A Kenyan filmmaker steeped in the history of his people

Tom Odhiambo | NATION
Yakub Barua among the Maasai elders.

What you need to know:

  • Though he is little known in Kenya, Barua is widely acclaimed abroad for his unique films

It is not very often that one meets an artiste who pays so much attention and allegiance to history. After all, history is a very contested terrain.

It is history that politicians refer to when they want to push agenda that are not shared by all.

But even when history is used by those in power to ‘silence’ others whilst pursuing their self-serving interest, it still has the tendency to include those very individuals, communities or countries that it may have pushed to the margins.

Historians tend to put such other ‘histories’ in the footnotes. And footnotes, at least in the sense that minor details matter, is where Jakub Barua shoots his films and documentaries from.

Barua is a Kenyan with Polish ancestry. Or one would say he is Polish with Kenyan ancestry. His mother is Polish and his father is Kenyan.

He is an accomplished filmmaker whose productions, though, have not been in public circulation in Kenya. His is the kind of artistic work that is known by a few yet is very expansive in the kinds of issues it deals with.

Barua, with his brother, Stan, are more celebrated abroad than at home. Why is this so?

Barua’s films have a big dose of history. Their contexts tend to remind the audience that whatever reality one experiences today has an antecedent that should always be part of understanding and dealing with the present.

Of course this concern with history may be attributed to Barua’s own identity. But his education was also steeped in much history.

At the screening of eight of his films at the Goethe Institute in Nairobi on July 24, Barua invited his history teacher from St. Mary’s School in Nairobi to briefly ‘account’ (or recount) for the value of history to humankind.

But an encounter with Barua leaves no doubts that his own sense of history goes beyond what we ordinarily take it to be. Barua argues, for instance, that history is in the making all the time. He notes that Nairobi’s history is so transient that it cannot simply be captured as some ‘past.’

Indeed in Barua’s films and documentaries, the content and the history itself is left ‘open-ended’, as he says. This is in order not to foster the artist’s own ‘meaning’ onto the audience.

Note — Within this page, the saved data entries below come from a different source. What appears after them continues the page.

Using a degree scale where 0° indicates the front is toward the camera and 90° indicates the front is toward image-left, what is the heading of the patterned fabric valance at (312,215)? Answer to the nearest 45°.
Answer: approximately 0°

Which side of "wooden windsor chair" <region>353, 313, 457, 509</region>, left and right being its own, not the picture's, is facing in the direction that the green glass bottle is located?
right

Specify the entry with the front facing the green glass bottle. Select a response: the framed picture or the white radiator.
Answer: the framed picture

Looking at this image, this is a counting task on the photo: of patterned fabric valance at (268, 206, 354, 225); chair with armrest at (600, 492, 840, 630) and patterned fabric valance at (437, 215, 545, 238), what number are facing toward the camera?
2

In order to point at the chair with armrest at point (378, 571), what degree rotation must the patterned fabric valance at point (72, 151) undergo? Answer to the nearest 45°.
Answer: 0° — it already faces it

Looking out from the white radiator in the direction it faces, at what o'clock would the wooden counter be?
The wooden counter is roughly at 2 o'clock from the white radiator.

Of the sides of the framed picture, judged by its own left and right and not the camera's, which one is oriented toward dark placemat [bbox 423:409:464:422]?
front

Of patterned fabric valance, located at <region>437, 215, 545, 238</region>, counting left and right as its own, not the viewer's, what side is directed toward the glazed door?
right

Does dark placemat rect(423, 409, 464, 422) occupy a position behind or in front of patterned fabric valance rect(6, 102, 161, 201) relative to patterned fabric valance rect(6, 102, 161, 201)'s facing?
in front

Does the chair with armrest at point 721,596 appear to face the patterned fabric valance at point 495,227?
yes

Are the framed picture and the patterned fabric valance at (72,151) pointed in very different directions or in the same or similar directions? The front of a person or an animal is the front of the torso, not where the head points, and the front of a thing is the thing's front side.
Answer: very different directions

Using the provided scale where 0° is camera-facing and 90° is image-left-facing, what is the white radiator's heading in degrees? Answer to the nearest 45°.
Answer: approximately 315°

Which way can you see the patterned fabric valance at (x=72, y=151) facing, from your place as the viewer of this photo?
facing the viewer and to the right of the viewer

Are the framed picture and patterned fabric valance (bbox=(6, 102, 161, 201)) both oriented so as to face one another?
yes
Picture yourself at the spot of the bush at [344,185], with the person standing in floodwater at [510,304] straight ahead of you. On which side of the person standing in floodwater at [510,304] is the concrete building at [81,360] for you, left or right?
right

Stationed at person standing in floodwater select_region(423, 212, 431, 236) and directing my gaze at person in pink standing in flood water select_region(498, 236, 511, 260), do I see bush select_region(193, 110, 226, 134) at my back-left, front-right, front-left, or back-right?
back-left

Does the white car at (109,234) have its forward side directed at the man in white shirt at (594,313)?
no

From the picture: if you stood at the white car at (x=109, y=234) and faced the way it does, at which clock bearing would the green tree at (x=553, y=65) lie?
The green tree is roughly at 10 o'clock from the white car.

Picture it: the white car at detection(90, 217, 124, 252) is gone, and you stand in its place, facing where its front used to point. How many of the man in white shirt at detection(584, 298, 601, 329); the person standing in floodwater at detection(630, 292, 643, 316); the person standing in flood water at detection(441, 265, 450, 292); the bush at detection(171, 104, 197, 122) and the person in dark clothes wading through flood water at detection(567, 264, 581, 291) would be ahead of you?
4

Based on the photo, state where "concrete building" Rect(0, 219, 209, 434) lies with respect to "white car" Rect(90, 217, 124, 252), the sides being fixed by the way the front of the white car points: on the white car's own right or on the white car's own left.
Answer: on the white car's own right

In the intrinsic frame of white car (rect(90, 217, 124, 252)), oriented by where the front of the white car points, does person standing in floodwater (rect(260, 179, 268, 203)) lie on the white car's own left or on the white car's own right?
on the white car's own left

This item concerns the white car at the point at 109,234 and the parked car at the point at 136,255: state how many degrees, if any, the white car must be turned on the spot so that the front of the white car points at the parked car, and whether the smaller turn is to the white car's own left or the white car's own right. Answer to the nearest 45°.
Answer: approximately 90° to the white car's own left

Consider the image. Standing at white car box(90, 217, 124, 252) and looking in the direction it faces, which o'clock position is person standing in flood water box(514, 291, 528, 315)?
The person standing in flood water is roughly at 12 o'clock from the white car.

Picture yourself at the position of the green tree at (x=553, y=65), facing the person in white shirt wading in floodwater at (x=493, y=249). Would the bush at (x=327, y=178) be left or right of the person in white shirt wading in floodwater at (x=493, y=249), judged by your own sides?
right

Barua contends that an artist needs to ‘open spaces for conversation’ with his audiences rather than close them off with a preconceived ‘message.’ But how does one attain such an ideal?

Barua’s films such as Forgotten Places, Shades of Poland, My Daddy was a Cavalryman, In Memory of Me, or Valley of Shadows all seem to be ‘incomplete.’ Their ‘incompleteness’ suggests the filmmaker’s refusal to ‘end the story’, because the story of humankind cannot end.

For instance, the two-minute Valley of Shadows is a tribute to Sao Gamba, who is acknowledged by many to be East Africa’s first professional filmmaker.

This snapshot tribute records Gamba’s restless spirit, as if refusing to be tied down by the trappings of urbanisation and modernity and relocating to the countryside where he was murdered.

Among the prominent threads in Barua’s films include the ideas of the nation, race, individual and communal identity, borders and geopolitics.

Probably his most accomplished documentary-film is Shades of Poland, which interrogates the centuries of Poland’s links with Africa.

Using archival sources from libraries, museums, antiquaries, flea markets or individuals, Barua puts together a revealing film showing how Poland has related with Africa since way before European Powers decided to carve up the continent.

Definitely the term ‘shades’ would evoke the race/colour imagery, with the obvious ‘Black/African’ presence in Poland taking centre stage.

But Barua argues that this film — and the others with a similar background — is really intended to question the ‘fetishes of borders’, whether they be racial, geographical, or cultural.

He also points out that whereas Shades of Poland could be read as a narrative on cosmopolitanism — there is a couple, a black Kenyan woman who teaches English to Polish students and a black Ghanaian art dealer, who met, married and live in Poland and have two (Polish?) daughters.

Dr Tom Odhiambo teaches literature at the University of Nairobi.